2. Take a look at the graph of cos x and sin x (attached below).

The region looks like it should be split into two portions, one from 0 to pi/4, and another from pi/4 to pi/2. The function defining the top of the region is different for each one.

Can you see what the integral should be?

Edit: Oh, I see what you did. You are looking at the wrong region. Look at the one that touches the x-axis.

3. Originally Posted by drumist
Take a look at the graph of cos x and sin x (attached below).

The region looks like it should be split into two portions, one from 0 to pi/4, and another from pi/4 to pi/2. The function defining the top of the region is different for each one.

Can you see what the integral should be?

Edit: Oh, I see what you did. You are looking at the wrong region. Look at the one that touches the x-axis.
I'm still confused

4. the question does not make sense because how can it be below the x-axis and in the 1st quadrant?

5. Originally Posted by yoman360
the question does not make sense because how can it be below the x-axis and in the 1st quadrant?
No, it's bounded below by the x-axis. In other words, the x-axis is what forms the bottom-most boundary of the region. So the region is ABOVE the x-axis.

Does this make sense?

I've filled in the region it is referring to with the color green in the attached image.

6. Originally Posted by drumist
No, it's bounded below by the x-axis. In other words, the x-axis is what forms the bottom-most boundary of the region. So the region is ABOVE the x-axis.

Does this make sense?
yes. but don't know how to do it. I tried to seperate integrals one from 0 to $\pi/4$ and another from $\pi/4$ to $\pi/2$ (as you posted above) but i still get incorrect answer.

7. OK. The first half is bounded above by sin x, and the second half is bounded above by cos x.

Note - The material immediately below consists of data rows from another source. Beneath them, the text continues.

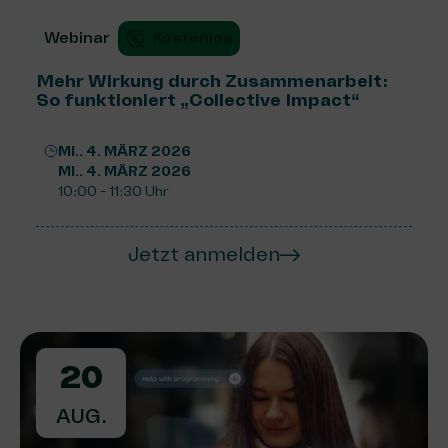
Webinar
Kostenlos
Mehr Wirkung durch Zusammenarbeit:
So funktioniert „Collective Impact“
MI.. 4. MÄRZ 2026
MI.. 4. MÄRZ 2026
10:00 - 11:30 Uhr
Jetzt anmelden
20
AUG.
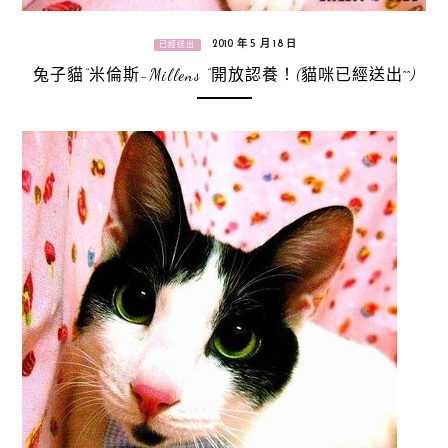
2010 年 5 月 18 日
已經送出
兔子貓“米倫斯-Millens ”開放認養！(貓咪已經送出^^)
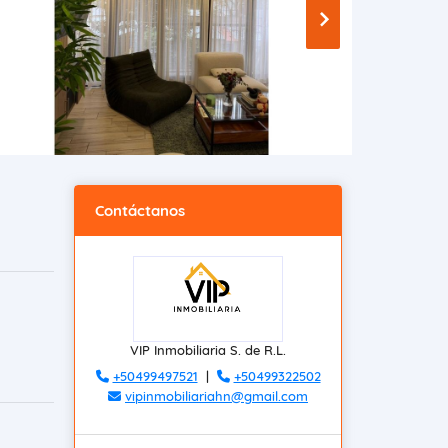
Contáctanos
VIP Inmobiliaria S. de R.L.
+50499497521
|
+50499322502
vipinmobiliariahn@gmail.com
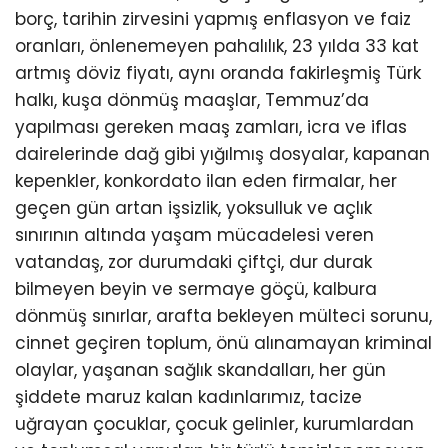
borç, tarihin zirvesini yapmış enflasyon ve faiz
oranları, önlenemeyen pahalılık, 23 yılda 33 kat
artmış döviz fiyatı, aynı oranda fakirleşmiş Türk
halkı, kuşa dönmüş maaşlar, Temmuz’da
yapılması gereken maaş zamları, icra ve iflas
dairelerinde dağ gibi yığılmış dosyalar, kapanan
kepenkler, konkordato ilan eden firmalar, her
geçen gün artan işsizlik, yoksulluk ve açlık
sınırının altında yaşam mücadelesi veren
vatandaş, zor durumdaki çiftçi, dur durak
bilmeyen beyin ve sermaye göçü, kalbura
dönmüş sınırlar, arafta bekleyen mülteci sorunu,
cinnet geçiren toplum, önü alınamayan kriminal
olaylar, yaşanan sağlık skandalları, her gün
şiddete maruz kalan kadınlarımız, tacize
uğrayan çocuklar, çocuk gelinler, kurumlardan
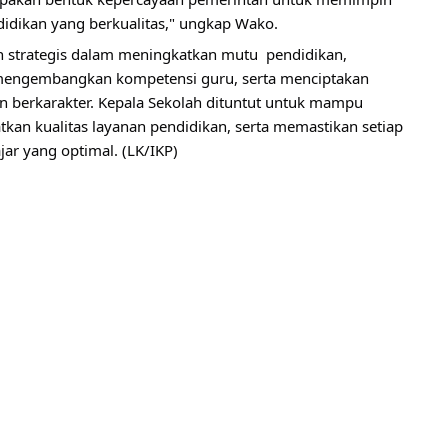
dikan yang berkualitas," ungkap Wako.
n strategis dalam meningkatkan mutu  pendidikan, 
mengembangkan kompetensi guru, serta menciptakan 
 berkarakter. Kepala Sekolah dituntut untuk mampu 
an kualitas layanan pendidikan, serta memastikan setiap 
ar yang optimal. (LK/IKP)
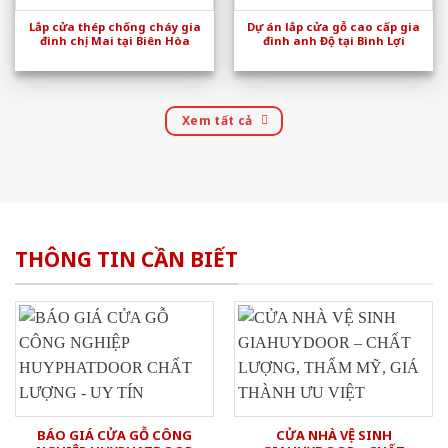
Lắp cửa thép chống cháy gia
Dự án lắp cửa gỗ cao cấp gia
đình chị Mai tại Biên Hòa
đình anh Độ tại Bình Lợi
Xem tất cả
THÔNG TIN CẦN BIẾT
BÁO GIÁ CỬA GỖ CÔNG
CỬA NHÀ VỆ SINH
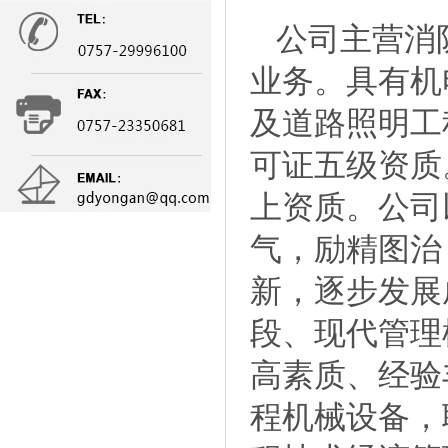
公司主营消
业务。具有机
及道路照明工
可证五级资质
上资质。公司
气，励精图治
新，逐步发展
段、现代管理
高素质、经验
程机械设备，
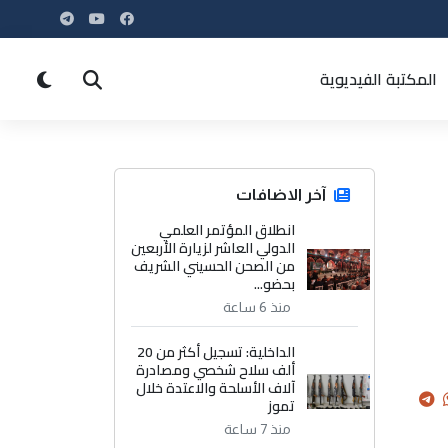
المكتبة الفيديوية
آخر الاضافات
انطلاق المؤتمر العلمي
الدولي العاشر لزيارة الأربعين
من الصحن الحسيني الشريف
بحضو...
منذ 6 ساعة
الداخلية: تسجيل أكثر من 20
ألف سلاح شخصي ومصادرة
آلاف الأسلحة والاعتدة خلال
تموز
منذ 7 ساعة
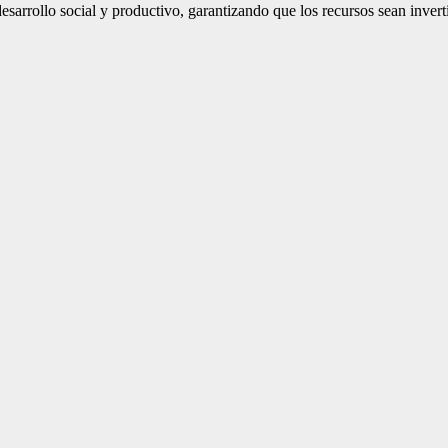
rrollo social y productivo, garantizando que los recursos sean inverti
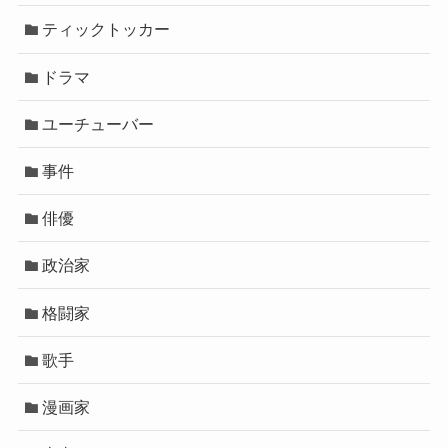
ティックトッカー
ドラマ
ユーチューバー
事件
俳優
政治家
格闘家
歌手
漫画家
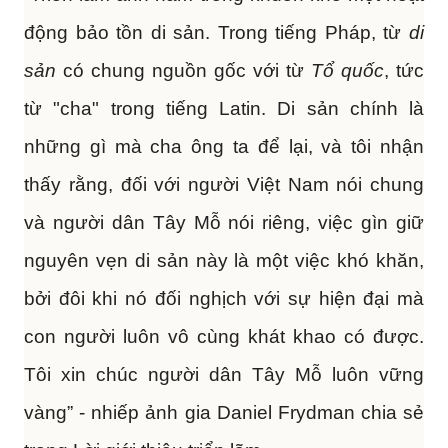
động bảo tồn di sản. Trong tiếng Pháp, từ
di
sản
có chung nguồn gốc với từ
Tổ quốc
, tức
từ "cha" trong tiếng Latin. Di sản chính là
những gì mà cha ông ta để lại, và tôi nhận
thấy rằng, đối với người Việt Nam nói chung
và người dân Tây Mỗ nói riêng, việc gìn giữ
nguyên vẹn di sản này là một việc khó khăn,
bởi đôi khi nó đối nghịch với sự hiện đại mà
con người luôn vô cùng khát khao có được.
Tôi xin chúc người dân Tây Mỗ luôn vững
vàng” - nhiếp ảnh gia Daniel Frydman chia sẻ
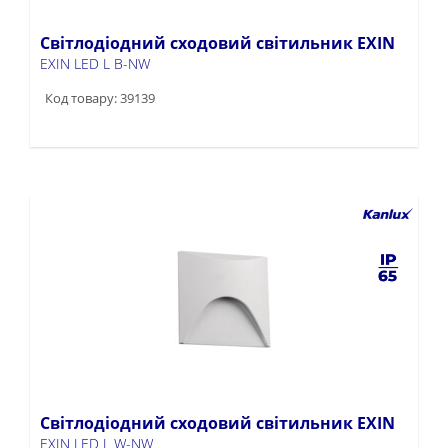
Світлодіодний сходовий світильник EXIN
EXIN LED L B-NW
Код товару: 39139
Світлодіодний сходовий світильник EXIN
EXIN LED L W-NW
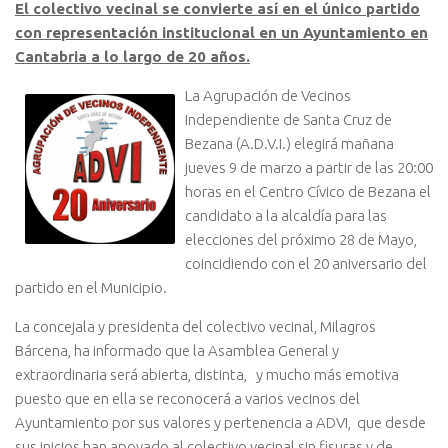
El colectivo vecinal se convierte así en el único partido
con representación institucional en un Ayuntamiento en
Cantabria a lo largo de 20 años.
La Agrupación de Vecinos
Independiente de Santa Cruz de
Bezana (A.D.V.I.) elegirá mañana
jueves 9 de marzo a partir de las 20:00
horas en el Centro Cívico de Bezana el
candidato a la alcaldía para las
elecciones del próximo 28 de Mayo,
coincidiendo con el 20 aniversario del
partido en el Municipio.
La concejala y presidenta del colectivo vecinal, Milagros
Bárcena, ha informado que la Asamblea General y
extraordinaria será abierta, distinta, y mucho más emotiva
puesto que en ella se reconocerá a varios vecinos del
Ayuntamiento por sus valores y pertenencia a ADVI, que desde
sus inicios han apoyado al colectivo vecinal sin fisuras y de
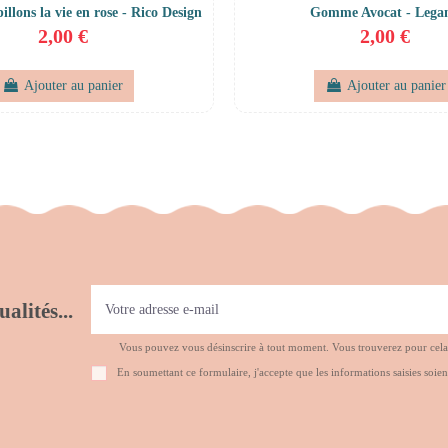
lons la vie en rose - Rico Design
Gomme Avocat - Lega
2,00 €
2,00 €
Ajouter au panier
Ajouter au panier
alités...
Vous pouvez vous désinscrire à tout moment. Vous trouverez pour cela no
En soumettant ce formulaire, j'accepte que les informations saisies soien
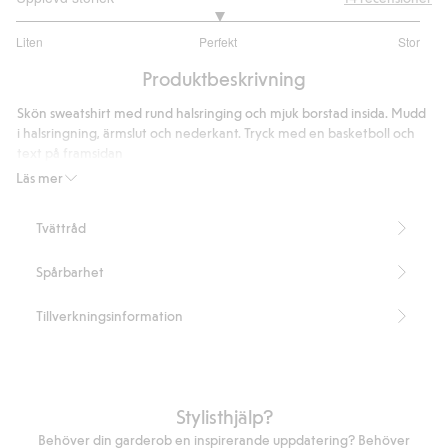
3
Liten
Perfekt
Stor
utav
Baserat
5
Produktbeskrivning
på
11
Skön sweatshirt med rund halsringing och mjuk borstad insida. Mudd
betyg
i halsringning, ärmslut och nederkant. Tryck med en basketboll och
text på framsidan
Långa ärmar
Läs mer
Rund halsringning
Artikelnummer
:
909325
Tvättråd
Spårbarhet
Tillverkningsinformation
Stylisthjälp?
Behöver din garderob en inspirerande uppdatering? Behöver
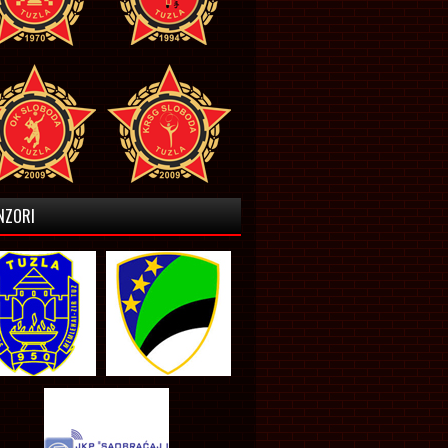
NZORI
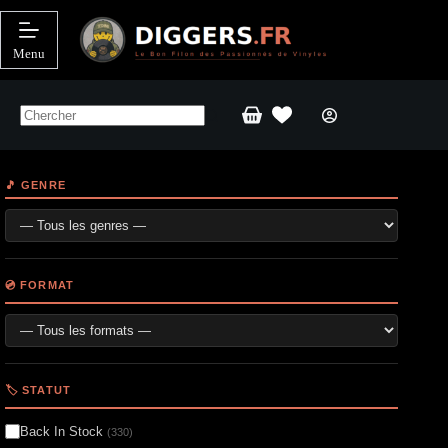
Passer
au
contenu
Menu
Panier
d’achat
🎵 GENRE
💿 FORMAT
🏷️ STATUT
Back In Stock
(330)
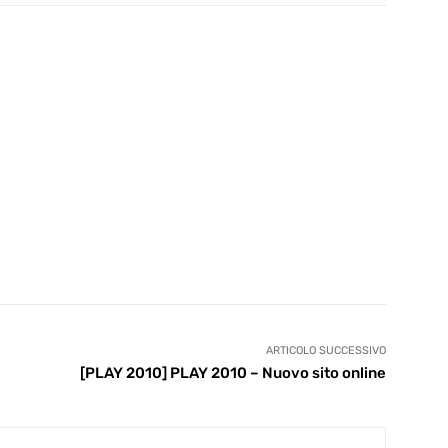
ARTICOLO SUCCESSIVO
[PLAY 2010] PLAY 2010 – Nuovo sito online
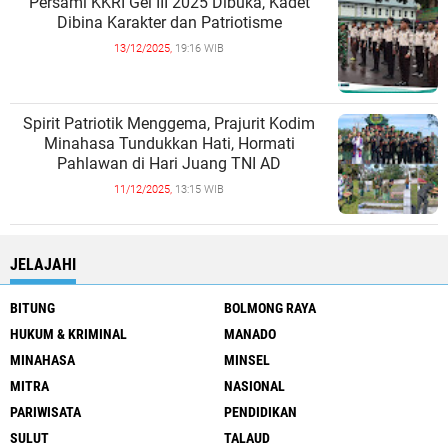
Persami KKRI Gel III 2025 Dibuka, Kadet
Dibina Karakter dan Patriotisme
13/12/2025,
19:16 WIB
Spirit Patriotik Menggema, Prajurit Kodim
Minahasa Tundukkan Hati, Hormati
Pahlawan di Hari Juang TNI AD
11/12/2025,
13:15 WIB
JELAJAHI
BITUNG
BOLMONG RAYA
HUKUM & KRIMINAL
MANADO
MINAHASA
MINSEL
MITRA
NASIONAL
PARIWISATA
PENDIDIKAN
SULUT
TALAUD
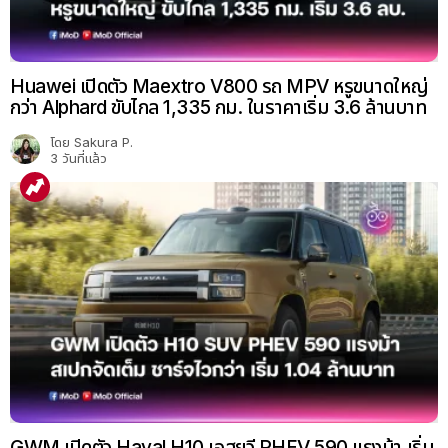
Huawei เปิดตัว Maextro V800 รถ MPV หรูขนาดใหญ่
กว่า Alphard ขับไกล 1,335 กม. ในราคาเริ่ม 3.6 ล้านบาท
โดย
Sakura P.
3 วันที่แล้ว
GWM เปิดตัว Haval H10 เอสยูวี PHEV 590 แรงม้า เริ่ม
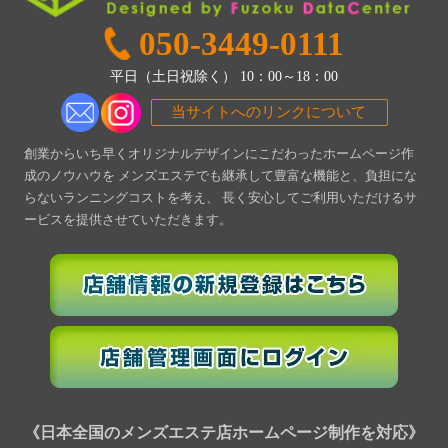
050-3449-0111
平日（土日祝除く） 10：00～18：00
当サイトへのリンクについて
創業からいち早くオリジナルデザインにこだわったホームページ作
成のノウハウを
メンズエステでも継承して豊富な機能と、負担にな
らないランニングコストを考え、
長く安心してご利用いただけるサ
ービスを提供させていただきます。
《日本全国のメンズエステ店ホームページ制作を対応》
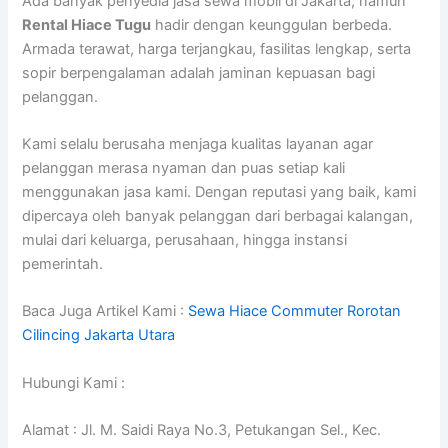
Ada banyak penyedia jasa sewa mobil di Jakarta, namun
Rental Hiace Tugu
hadir dengan keunggulan berbeda.
Armada terawat, harga terjangkau, fasilitas lengkap, serta
sopir berpengalaman adalah jaminan kepuasan bagi
pelanggan.
Kami selalu berusaha menjaga kualitas layanan agar
pelanggan merasa nyaman dan puas setiap kali
menggunakan jasa kami. Dengan reputasi yang baik, kami
dipercaya oleh banyak pelanggan dari berbagai kalangan,
mulai dari keluarga, perusahaan, hingga instansi
pemerintah.
Baca Juga Artikel Kami :
Sewa Hiace Commuter Rorotan
Cilincing Jakarta Utara
Hubungi Kami :
Alamat : Jl. M. Saidi Raya No.3, Petukangan Sel., Kec.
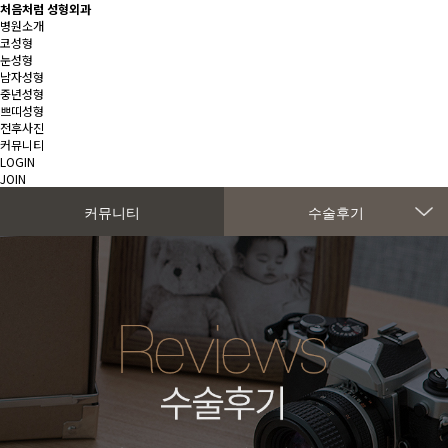
처음처럼 성형외과
병원소개
코성형
눈성형
남자성형
중년성형
쁘띠성형
전후사진
커뮤니티
LOGIN
JOIN
커뮤니티
수술후기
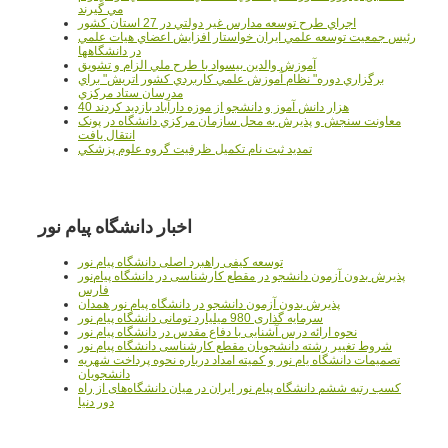
مي گيرند
اجراي طرح توسعه مدارس غير دولتي در 27 استان کشور
رئيس جمعيت توسعه علمي ايران خواستار افزايش اعضاي هيات علمي
در دانشگاهها
آموزش والدين بيسواد با طرح ملي الزام و تشويق
برگزاري دوره" نظام آموزش علمي كاربردي كشور اتريش" براي
مدرسان ستاد مرکزي
40 هزار دانش آموز و دانشجو از موزه دارآباد بازديد کردند
معاونت سنجش و پذيرش به محل سازمان مرکزي دانشگاه در پونک
انتقال يافت
تمديد ثبت نام تکميل ظرفيت گروه علوم پزشکي
اخبار دانشگاه پیام نور
توسعه کیفی راهبرد اصلی دانشگاه پیام نور
پذیرش بدون آزمون دانشجو در مقطع کارشناسی در دانشگاه پیام‌نور
فارس
پذیرش بدون آزمون دانشجو در دانشگاه پیام نور همدان
سرمایه گذاری 980 میلیارد تومانی دانشگاه پیام نور
نحوه ارائه درس آشنایی با دفاع مقدس در دانشگاه پیام نور
شروط تغییر رشته دانشجویان مقطع کارشناسی دانشگاه پیام نور
تصمیمات دانشگاه یام نور و کمیته امداد درباره نحوه پرداخت شهریه
دانشجویان
کسب رتبه ششم دانشگاه پیام نور ایران در میان دانشگاه‌های از راه
دور دنیا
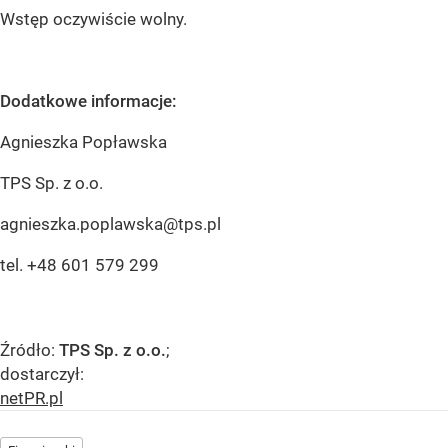
Wstęp oczywiście wolny.
Dodatkowe informacje:
Agnieszka Popławska
TPS Sp. z o.o.
agnieszka.poplawska@tps.pl
tel. +48 601 579 299
Źródło:
TPS Sp. z o.o.
;
dostarczył:
netPR.pl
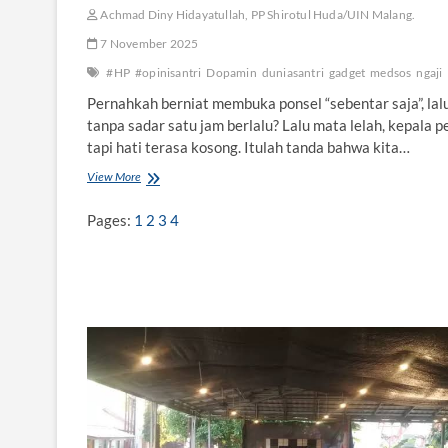
h
Achmad Diny Hidayatullah, PP Shirotul Huda/UIN Malang.
M
a
7 November 2025
t
#HP
#opinisantri
Dopamin
duniasantri
gadget
medsos
ngaji
i
Pernahkah berniat membuka ponsel “sebentar saja”, lal
tanpa sadar satu jam berlalu? Lalu mata lelah, kepala p
tapi hati terasa kosong. Itulah tanda bahwa kita…
View More
P
u
a
Pages:
1
2
3
4
s
a
D
o
p
a
m
i
n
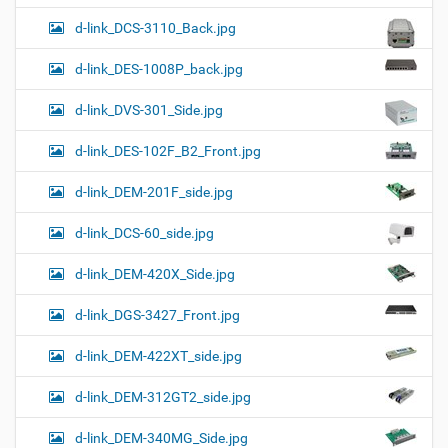
d-link_DCS-3110_Back.jpg
d-link_DES-1008P_back.jpg
d-link_DVS-301_Side.jpg
d-link_DES-102F_B2_Front.jpg
d-link_DEM-201F_side.jpg
d-link_DCS-60_side.jpg
d-link_DEM-420X_Side.jpg
d-link_DGS-3427_Front.jpg
d-link_DEM-422XT_side.jpg
d-link_DEM-312GT2_side.jpg
d-link_DEM-340MG_Side.jpg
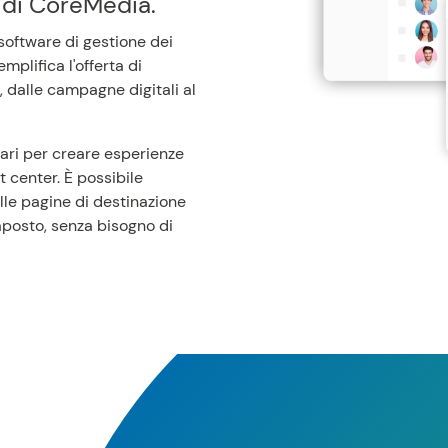
e di CoreMedia.
oftware di gestione dei
mplifica l'offerta di
, dalle campagne digitali al
sari per creare esperienze
t center. È possibile
lle pagine di destinazione
naposto, senza bisogno di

$\int_0^{\pi / 4} \sin x \, dx + \int_{\pi / 4}^{\pi / 2} \cos x \, dx$

$= [-\cos x]_0^{\pi / 4} + [\sin x]_{\pi / 4}^{\pi / 2}$

$= -\cos (\pi/4) -(- \cos 0) + \sin (\pi / 2) - \sin(\pi / 4)$

You can then reduce this down to one of the answer choices that you listed.

Let me know if you can't follow what I am doing here.

8. Originally Posted by drumist
OK. The first half is bounded above by sin x, and the second half is bounded above by cos x.

$\int_0^{\pi / 4} \sin x \, dx + \int_{\pi / 4}^{\pi / 2} \cos x \, dx$

$= [-\cos x]_0^{\pi / 4} + [\sin x]_{\pi / 4}^{\pi / 2}$

$= -\cos (\pi/4) -(- \cos 0) + \sin (\pi / 2) - \sin(\pi / 4)$

You can then reduce this down to one of the answer choices that you listed.

Let me know if you can't follow what I am doing here.
thanks